Problem to work on — Extract the opening line of the entries and every line after it, stopping at and including the line that contains "left elbow: (490, 449)". Do not include pictures.

Supplied material —
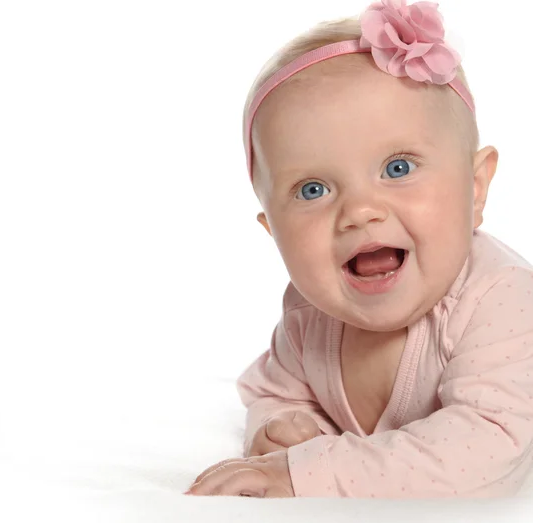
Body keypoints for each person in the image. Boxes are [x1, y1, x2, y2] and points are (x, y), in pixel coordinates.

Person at [185, 0, 533, 497]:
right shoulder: (309, 314)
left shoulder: (501, 301)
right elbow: (270, 389)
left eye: (398, 168)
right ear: (272, 230)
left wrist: (304, 471)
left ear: (475, 188)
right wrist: (282, 423)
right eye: (312, 190)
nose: (360, 211)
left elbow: (490, 449)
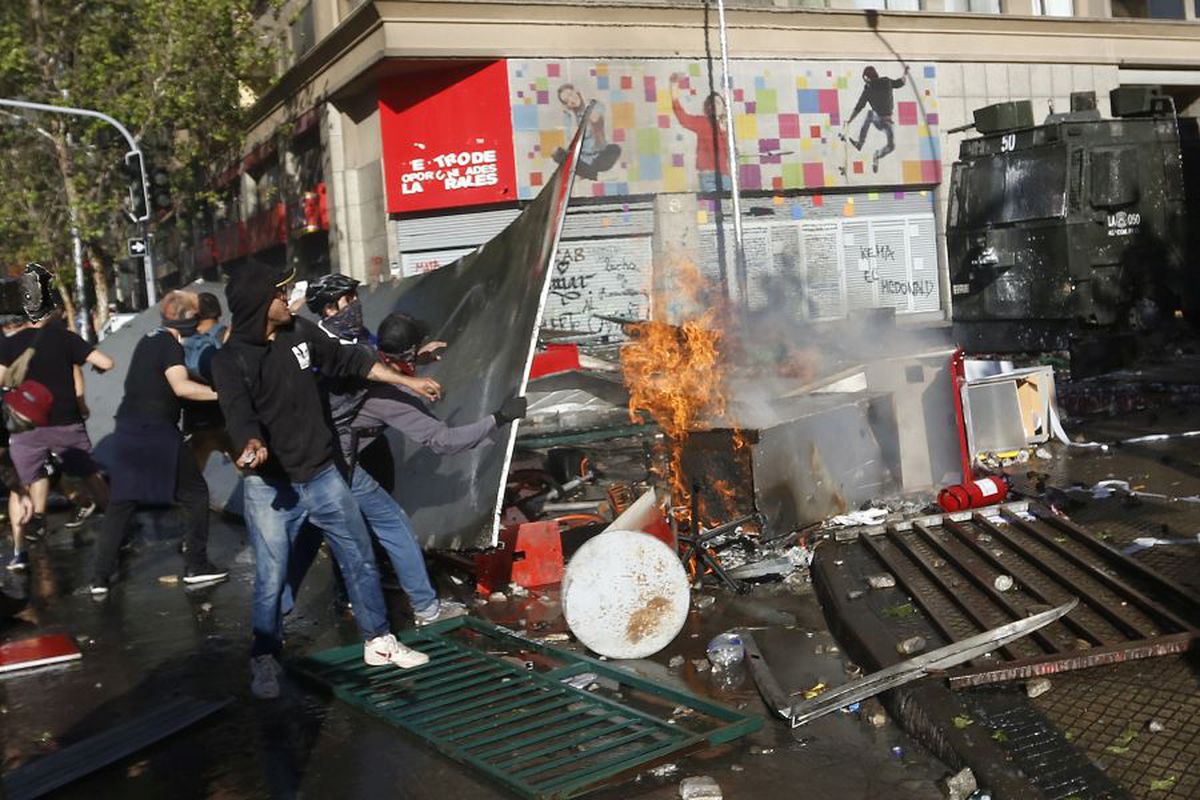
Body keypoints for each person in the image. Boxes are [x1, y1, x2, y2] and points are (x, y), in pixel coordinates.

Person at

Expected answer —
Body keypoints for each person in the image. Boxes are [x1, y1, x2, y2] and points are (x, y), in pixel coordinates.

Person at [185, 0, 533, 497]:
right shoulder: (309, 314)
left shoulder: (501, 301)
right elbow: (270, 389)
left eye: (398, 168)
right ear: (272, 230)
left wrist: (304, 471)
left ear: (475, 188)
right wrist: (282, 423)
right eye: (312, 190)
nose: (360, 211)
left elbow: (490, 449)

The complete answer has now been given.